Congrats on the launch! Will definitely be following this project closely. I've always thought there should be a way to more efficiently provide prompt for LLMs, especially when the latest models consume a lot of them for complex work. Hopefully this will eventually result in less usage rate and higher limits.
Would like to see benchmarks across different model providers and prompt types. If the compression holds under real production loads, this could become default infra in most LLM stacks.
Impressed by the edge-native architecture with 100+ PoPs and the token compression approach.
I noticed Edgee is built with Claude Code. For developers using AI coding agents (Claude Code, Cursor, etc.) that make heavy API calls during development, does Edgee support integration at the agent workflow level? Specifically, can we route AI agent requests through Edgee to compress tool call contexts and reduce token consumption during iterative coding sessions?

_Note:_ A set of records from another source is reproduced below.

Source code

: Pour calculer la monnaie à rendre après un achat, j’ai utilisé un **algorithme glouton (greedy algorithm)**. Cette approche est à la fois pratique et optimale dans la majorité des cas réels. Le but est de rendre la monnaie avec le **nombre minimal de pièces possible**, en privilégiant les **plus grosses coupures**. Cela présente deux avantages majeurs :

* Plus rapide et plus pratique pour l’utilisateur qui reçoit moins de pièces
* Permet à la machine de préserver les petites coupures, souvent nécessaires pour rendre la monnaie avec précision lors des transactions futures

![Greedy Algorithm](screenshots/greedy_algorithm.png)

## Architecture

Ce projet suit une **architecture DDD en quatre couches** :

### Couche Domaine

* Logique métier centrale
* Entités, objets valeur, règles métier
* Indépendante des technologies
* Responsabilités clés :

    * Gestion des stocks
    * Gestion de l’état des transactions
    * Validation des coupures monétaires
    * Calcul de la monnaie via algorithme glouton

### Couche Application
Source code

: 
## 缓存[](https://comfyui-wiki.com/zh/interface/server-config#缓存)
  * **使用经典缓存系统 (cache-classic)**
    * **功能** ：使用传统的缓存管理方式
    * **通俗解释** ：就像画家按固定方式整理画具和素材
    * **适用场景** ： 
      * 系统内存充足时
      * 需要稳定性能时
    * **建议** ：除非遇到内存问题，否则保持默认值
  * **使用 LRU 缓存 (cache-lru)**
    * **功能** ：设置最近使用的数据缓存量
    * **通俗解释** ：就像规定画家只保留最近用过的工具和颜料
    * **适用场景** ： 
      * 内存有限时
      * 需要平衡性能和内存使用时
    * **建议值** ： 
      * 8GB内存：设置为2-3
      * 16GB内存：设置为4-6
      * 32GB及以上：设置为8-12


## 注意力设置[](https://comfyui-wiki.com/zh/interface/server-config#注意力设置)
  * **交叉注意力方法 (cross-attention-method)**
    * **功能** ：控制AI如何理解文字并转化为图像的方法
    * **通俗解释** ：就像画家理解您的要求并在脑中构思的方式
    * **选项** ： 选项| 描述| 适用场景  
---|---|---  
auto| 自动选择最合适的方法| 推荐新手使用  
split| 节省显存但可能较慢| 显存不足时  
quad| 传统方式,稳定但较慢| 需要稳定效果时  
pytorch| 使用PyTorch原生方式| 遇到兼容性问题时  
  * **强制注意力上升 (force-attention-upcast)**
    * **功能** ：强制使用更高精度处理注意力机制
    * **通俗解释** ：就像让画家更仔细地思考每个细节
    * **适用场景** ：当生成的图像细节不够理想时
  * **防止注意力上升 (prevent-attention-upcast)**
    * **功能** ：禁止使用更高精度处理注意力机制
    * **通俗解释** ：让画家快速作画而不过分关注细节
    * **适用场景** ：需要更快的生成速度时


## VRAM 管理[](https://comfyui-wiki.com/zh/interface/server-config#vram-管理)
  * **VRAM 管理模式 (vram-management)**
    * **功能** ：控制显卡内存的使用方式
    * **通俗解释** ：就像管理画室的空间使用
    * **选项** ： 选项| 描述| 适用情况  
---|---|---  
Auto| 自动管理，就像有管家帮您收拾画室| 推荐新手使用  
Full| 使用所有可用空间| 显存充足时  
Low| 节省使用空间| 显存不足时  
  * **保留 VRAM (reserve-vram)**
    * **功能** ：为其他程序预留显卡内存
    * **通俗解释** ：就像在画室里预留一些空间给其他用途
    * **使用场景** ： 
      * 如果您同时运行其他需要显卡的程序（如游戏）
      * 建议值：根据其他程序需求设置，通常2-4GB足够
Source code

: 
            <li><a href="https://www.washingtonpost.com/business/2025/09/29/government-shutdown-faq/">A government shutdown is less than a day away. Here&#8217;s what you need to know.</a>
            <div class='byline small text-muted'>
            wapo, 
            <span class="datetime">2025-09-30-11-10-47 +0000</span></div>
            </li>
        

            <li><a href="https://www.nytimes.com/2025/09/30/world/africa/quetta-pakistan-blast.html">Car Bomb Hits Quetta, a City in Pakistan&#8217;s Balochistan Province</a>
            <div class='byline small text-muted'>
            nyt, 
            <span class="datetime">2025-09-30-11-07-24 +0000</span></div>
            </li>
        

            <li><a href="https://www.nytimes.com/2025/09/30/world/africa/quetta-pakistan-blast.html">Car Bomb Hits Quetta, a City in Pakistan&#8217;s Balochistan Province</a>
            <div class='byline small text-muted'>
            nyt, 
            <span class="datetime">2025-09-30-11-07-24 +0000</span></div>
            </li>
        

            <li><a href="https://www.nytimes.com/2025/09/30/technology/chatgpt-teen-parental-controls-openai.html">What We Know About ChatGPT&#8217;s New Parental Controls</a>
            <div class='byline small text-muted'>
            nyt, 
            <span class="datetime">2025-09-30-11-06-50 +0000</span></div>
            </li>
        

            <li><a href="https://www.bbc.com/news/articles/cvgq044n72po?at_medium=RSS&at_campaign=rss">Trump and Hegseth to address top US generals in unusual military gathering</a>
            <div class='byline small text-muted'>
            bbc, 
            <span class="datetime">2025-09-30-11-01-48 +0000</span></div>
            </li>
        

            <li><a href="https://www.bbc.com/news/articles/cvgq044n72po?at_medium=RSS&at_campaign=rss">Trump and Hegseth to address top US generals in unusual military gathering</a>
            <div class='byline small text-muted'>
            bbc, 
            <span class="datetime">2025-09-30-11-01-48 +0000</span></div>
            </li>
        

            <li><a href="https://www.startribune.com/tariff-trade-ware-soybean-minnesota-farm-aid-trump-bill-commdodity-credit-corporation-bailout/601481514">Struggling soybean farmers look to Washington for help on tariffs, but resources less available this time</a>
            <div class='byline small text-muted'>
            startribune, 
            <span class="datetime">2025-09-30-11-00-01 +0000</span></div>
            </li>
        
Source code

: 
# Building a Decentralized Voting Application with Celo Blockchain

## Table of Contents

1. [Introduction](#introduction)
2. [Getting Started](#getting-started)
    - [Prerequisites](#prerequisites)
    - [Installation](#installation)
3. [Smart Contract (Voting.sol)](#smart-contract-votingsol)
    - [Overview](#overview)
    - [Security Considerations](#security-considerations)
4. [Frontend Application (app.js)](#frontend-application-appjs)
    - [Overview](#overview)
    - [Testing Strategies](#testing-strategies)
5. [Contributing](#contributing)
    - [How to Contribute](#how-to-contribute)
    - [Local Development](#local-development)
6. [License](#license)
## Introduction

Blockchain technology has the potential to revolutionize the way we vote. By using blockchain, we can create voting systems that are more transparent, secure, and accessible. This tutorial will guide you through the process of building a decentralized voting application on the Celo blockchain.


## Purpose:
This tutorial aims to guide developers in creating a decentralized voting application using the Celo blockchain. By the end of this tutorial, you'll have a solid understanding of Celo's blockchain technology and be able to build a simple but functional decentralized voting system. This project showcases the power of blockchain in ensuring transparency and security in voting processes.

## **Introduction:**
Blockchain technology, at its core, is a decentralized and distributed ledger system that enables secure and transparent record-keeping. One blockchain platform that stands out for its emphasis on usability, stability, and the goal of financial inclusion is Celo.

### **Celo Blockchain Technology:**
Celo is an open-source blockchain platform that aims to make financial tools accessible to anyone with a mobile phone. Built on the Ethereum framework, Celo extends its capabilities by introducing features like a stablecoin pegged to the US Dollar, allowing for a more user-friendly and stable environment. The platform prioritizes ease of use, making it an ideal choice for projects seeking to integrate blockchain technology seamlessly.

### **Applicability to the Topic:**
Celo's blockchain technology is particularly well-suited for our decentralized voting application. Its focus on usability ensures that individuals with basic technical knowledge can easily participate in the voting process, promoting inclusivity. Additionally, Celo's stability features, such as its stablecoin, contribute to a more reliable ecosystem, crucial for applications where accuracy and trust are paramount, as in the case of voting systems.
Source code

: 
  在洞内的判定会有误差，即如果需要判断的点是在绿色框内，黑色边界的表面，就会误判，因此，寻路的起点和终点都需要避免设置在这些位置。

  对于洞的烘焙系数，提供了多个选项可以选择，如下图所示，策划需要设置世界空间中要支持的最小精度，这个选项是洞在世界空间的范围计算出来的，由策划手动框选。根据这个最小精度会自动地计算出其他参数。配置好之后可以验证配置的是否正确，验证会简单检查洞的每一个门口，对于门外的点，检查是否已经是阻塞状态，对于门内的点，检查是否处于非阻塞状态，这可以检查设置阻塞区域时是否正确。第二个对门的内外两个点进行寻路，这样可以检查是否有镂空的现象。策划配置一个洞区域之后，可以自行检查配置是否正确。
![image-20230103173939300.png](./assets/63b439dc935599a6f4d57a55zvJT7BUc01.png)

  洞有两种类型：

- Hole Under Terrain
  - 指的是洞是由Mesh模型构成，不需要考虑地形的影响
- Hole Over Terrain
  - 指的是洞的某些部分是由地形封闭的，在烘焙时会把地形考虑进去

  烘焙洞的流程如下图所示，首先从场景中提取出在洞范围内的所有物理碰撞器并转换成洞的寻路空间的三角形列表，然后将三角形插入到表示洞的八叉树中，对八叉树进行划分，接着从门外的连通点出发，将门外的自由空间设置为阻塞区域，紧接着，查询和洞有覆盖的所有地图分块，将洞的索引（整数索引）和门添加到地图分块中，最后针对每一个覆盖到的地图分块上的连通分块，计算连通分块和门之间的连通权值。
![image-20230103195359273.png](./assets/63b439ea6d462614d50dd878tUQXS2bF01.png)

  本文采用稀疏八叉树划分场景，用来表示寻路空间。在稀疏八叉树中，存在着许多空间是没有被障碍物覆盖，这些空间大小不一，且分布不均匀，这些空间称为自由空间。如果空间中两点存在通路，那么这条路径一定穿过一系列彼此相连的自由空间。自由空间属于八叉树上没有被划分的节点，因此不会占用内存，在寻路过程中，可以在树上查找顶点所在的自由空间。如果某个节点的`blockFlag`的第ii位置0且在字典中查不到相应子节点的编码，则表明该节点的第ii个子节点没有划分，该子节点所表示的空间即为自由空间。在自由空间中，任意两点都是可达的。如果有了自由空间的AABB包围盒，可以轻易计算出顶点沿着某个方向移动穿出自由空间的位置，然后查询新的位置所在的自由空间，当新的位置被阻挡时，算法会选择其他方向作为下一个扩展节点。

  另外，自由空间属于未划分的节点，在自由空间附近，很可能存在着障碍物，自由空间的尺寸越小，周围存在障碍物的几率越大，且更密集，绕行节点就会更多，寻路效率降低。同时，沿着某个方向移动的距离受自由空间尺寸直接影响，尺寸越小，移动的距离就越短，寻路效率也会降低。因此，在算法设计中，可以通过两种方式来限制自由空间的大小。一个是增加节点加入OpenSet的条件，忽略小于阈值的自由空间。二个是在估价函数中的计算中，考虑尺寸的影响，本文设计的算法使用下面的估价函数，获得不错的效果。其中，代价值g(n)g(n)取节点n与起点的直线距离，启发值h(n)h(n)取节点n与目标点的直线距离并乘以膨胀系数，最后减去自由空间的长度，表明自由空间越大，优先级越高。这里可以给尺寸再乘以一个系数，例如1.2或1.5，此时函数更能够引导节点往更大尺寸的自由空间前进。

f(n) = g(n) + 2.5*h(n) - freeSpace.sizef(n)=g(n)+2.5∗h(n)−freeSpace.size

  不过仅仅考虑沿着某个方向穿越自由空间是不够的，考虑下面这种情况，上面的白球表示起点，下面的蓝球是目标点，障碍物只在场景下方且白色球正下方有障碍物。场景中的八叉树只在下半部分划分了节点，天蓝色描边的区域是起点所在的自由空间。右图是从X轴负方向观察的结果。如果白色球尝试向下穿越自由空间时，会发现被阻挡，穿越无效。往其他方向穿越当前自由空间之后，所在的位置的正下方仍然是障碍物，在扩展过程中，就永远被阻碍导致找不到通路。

Thanks for sharing! Exciting to hear about the Claude Code-specific token compressor. Looking forward to seeing the gains in iterative coding sessions.
The idea is very interesting. But how does it work?
For example, I have a travel AI — essentially a wrapper around ChatGPT and Gemini. Some of the prompts are huge. How would you reduce the number of tokens? Would you compress my prompts? But that could affect quality.
Could you suggest where something can be replaced with free or cheaper tools? But then you would need to know our product no worse than we do… How do you do that?
TimeZoneNinja
This looks amazing, @gilles_raymond ! Reducing token costs by 50% is a game changer for anyone building agents for big audience 🤯 Question: How does the compression impact the latency for real-time applications? Congrats on the launch!
@sgiraudie as our architecture is at the edge, there is no sensitive effect on latency.